*Exercise passage*
So I decided to step back for the weekend, meaning that I missed the visit of the Spanish activist Amador Fernández-Savater from the May 15 movement to OWS. As I read the wonderful materials provided, I found that in January Fernández-Savater had suggested that there were fewer people attending M-15 events because “people have returned to making their lives.” I want to explore what this phrase might mean.

If the encampments (whether in Spain or New York) were an exception to the crisis, it is nonetheless “difficult to live in an exception,” if you cannot devote your life to it as an activist. At the same time, Fernández-Savater follows the thought through to a consideration of how the crisis “forces us to constantly make and remake everything.” I think we can see a periodization emerge here: out the crisis of the 1970s emerged both neo-liberalism and its everyday ideology, and the counterpointed politics of the everyday. The present crisis has transformed neo-liberalism into an ideology of inequality and calls for politics every day in response.

Fernández-Savater locates the formation of a consensus in Spain to the Moncloa Agreements of 1977, two years after the end of the forty-year dictatorship of Francisco Franco:

the culture that was imposed on the defeat of the dreams of emancipation and communism in the 1970s. Culture in the strong sense of the word: a configuration of sensitivity that decisively structures the play of politics, universities, the media, the production of work and our very perception of things.

I’ve recently been re-reading an evocation of that defeat in the detective novel by Manuel Vázquez Montalbán, Murder in the Central Committee, originally published in 1981. By means of an investigation into a classic “closed room” murder mystery, Montalbán was able to create a portrait of the PCE, the Spanish Communist Party. As befits the noir genre, there’s a certain romantic nostalgia–together with, it has to be said, some sad sexism and homophobia.

In one passage, however, Carmela, a PCE cadre, complains precisely of the difficulties of reconciling activism and making a life in terms that are familiar to many of us:

“In the end I’ve got to work, function in the Party, do the shopping, keep house and be a mother–which is the least of my worries. And if you complain some old comrades come round and tell you a life-story that makes your hair stand on end….There are more and more who cook in order to forget.”

When the detective Carvalho asks her what she’s trying to forget, Carmela answers: “That there’s been reform but no political break.”

In this period, a new activism of the everyday chose to celebrate such activities as cooking as in themselves a form of resistance. So de Certeau’s The Practice of Everyday Life, with his emphasis on cooking as one element of that practice, was formed in the aftermath of May 68, while British cultural studies were part of the response to what Stuart Hall called “the great moving right show.”

The neo-liberal consensus on everyday life is familiar to us all as the boilerplate of every mainstream politician: work, homeowning, health care, college and pension provision. Within that consensus the technocratic discussion has been about the allocation of state and so-called “market” provision. It need hardly be pointed out that all these aspects of the everyday (aka the “American dream”) are rapidly moving out of reach. Further, the current Troika and market consensus is that people don’t deserve these things unless they can afford them.

Physical quantity readout data:
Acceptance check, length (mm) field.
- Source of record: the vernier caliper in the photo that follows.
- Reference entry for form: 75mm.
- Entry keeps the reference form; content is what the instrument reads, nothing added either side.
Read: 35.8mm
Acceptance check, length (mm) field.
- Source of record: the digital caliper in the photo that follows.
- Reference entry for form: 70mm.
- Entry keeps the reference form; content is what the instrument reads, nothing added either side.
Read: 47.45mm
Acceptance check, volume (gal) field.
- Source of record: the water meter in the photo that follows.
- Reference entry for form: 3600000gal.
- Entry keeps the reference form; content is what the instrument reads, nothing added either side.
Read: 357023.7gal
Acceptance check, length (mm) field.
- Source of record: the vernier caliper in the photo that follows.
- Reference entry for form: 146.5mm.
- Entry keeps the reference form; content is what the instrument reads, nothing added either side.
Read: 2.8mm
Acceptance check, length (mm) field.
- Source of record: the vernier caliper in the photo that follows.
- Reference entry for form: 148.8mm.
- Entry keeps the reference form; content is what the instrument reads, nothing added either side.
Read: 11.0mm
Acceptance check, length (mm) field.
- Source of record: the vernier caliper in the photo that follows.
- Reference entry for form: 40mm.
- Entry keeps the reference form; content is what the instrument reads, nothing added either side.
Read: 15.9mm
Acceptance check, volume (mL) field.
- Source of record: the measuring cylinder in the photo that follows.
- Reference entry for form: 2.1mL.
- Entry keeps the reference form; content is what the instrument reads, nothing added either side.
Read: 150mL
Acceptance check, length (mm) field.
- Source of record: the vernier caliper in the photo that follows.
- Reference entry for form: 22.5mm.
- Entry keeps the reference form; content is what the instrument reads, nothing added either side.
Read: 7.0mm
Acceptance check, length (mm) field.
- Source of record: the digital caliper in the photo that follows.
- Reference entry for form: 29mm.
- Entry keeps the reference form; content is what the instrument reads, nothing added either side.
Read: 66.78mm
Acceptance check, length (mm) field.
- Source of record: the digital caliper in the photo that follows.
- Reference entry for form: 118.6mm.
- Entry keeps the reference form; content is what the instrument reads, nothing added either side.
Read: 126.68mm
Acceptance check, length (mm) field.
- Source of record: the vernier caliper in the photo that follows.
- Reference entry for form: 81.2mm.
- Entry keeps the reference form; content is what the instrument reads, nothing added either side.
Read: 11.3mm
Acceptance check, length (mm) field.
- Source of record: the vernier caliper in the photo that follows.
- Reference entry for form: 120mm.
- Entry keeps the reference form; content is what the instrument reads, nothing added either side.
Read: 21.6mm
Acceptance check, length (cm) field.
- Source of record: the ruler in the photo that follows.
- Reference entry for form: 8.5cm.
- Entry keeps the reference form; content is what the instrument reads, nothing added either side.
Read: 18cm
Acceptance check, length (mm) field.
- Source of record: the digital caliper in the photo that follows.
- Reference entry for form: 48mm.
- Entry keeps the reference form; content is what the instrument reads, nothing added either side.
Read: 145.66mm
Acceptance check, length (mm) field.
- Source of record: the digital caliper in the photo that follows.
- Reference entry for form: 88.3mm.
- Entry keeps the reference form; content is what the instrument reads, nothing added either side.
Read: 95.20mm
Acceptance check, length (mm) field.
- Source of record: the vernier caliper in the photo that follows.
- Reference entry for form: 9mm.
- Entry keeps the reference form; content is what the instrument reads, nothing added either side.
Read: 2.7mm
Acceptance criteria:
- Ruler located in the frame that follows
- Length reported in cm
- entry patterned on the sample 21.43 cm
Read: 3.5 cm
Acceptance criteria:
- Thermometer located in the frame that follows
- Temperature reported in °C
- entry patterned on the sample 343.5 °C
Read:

*Tasks to perform*
[A] In the passage on activism and everyday life, in what year were the Moncloa Agreements made?
[B] From the passage on activism and everyday life, set down everything from "The neo-liberal consensus" down to "can afford them.".

*Answers to the exercise*
[A] 1977

[B]
The neo-liberal consensus on everyday life is familiar to us all as the boilerplate of every mainstream politician: work, homeowning, health care, college and pension provision. Within that consensus the technocratic discussion has been about the allocation of state and so-called “market” provision. It need hardly be pointed out that all these aspects of the everyday (aka the “American dream”) are rapidly moving out of reach. Further, the current Troika and market consensus is that people don’t deserve these things unless they can afford them.